Justice Ginsburg, writing for herself and three other Justices, concurred in part and dissented in part. As noted above, these four Justices agreed with the majority that it was improper for the lower courts to permit certification of back pay claims under Rule 23(b)(2). They disagreed with the majority of the Court, however, on the issue of the proper interpretation of the “commonality” test of Rule 23(a)(2). According to the dissenters, Rule 23(a) is a “preliminary requirement” that was intended to be easily satisfied, and they suggested that the Court’s emphasis on dissimilarity among class members would be more appropriately addressed under the “predominance” requirement of Rule 23(b)(3). In this case, the dissenters stated that Rule 23(a)’s commonality requirement was satisfied by the common question of whether Wal-Mart’s pay and promotion policies gave rise to unlawful discrimination. The dissent also pointed out that Rule 23(a) must be satisfied to all class actions, so the ruling is broad in effect.

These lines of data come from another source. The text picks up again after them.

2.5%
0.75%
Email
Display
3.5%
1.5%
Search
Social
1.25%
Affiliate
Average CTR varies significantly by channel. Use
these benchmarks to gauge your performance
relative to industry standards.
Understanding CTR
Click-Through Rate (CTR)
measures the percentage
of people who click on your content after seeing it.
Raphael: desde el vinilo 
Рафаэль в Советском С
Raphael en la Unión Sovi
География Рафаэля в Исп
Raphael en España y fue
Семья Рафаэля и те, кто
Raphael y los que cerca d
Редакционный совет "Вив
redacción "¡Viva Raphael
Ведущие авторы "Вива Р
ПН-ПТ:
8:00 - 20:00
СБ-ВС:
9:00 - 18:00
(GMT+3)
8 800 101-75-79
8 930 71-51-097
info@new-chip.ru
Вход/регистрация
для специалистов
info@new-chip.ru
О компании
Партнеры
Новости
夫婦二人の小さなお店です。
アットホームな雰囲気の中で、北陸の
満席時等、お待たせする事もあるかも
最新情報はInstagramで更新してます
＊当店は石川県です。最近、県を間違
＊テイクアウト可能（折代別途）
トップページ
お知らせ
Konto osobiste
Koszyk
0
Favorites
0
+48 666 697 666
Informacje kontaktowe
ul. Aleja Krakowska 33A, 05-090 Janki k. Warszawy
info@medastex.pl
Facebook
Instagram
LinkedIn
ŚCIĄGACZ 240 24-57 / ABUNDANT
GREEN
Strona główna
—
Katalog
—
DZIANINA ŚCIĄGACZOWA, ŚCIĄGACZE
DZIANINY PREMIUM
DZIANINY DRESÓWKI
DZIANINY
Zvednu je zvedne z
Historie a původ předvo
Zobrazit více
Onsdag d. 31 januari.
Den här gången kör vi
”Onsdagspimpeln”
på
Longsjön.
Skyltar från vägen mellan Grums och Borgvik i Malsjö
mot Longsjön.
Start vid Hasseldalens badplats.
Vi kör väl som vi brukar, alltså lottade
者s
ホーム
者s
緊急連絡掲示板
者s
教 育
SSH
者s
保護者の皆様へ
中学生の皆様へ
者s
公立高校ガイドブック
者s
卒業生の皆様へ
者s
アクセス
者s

Dukes is a significant opinion that not only provides guidance for Rule 23(b)(2) cases in the employment area, but also dictates the proper treatment and disposition of other types of class cases and other sections of the Rule. In addition, since many state courts follow federal authority on class action procedural issues, Dukes will have an impact in state cases as well. When coupled with AT&T Mobility LLC v. Concepcion, this term has been perhaps the most favorable one for class action defendants in recent memory. Although much remains to be determined in how lower courts will interpret the standards set forth in these new cases, the holdings of Dukes, including the Court’s embrace of the “rigorous analysis” standard, the holdings as to the requirement for commonality and the rejection of claims for individualized monetary relief for classes brought under Rule 23(b)(2), will provide important directions for the resolution of motions for class certification in many cases.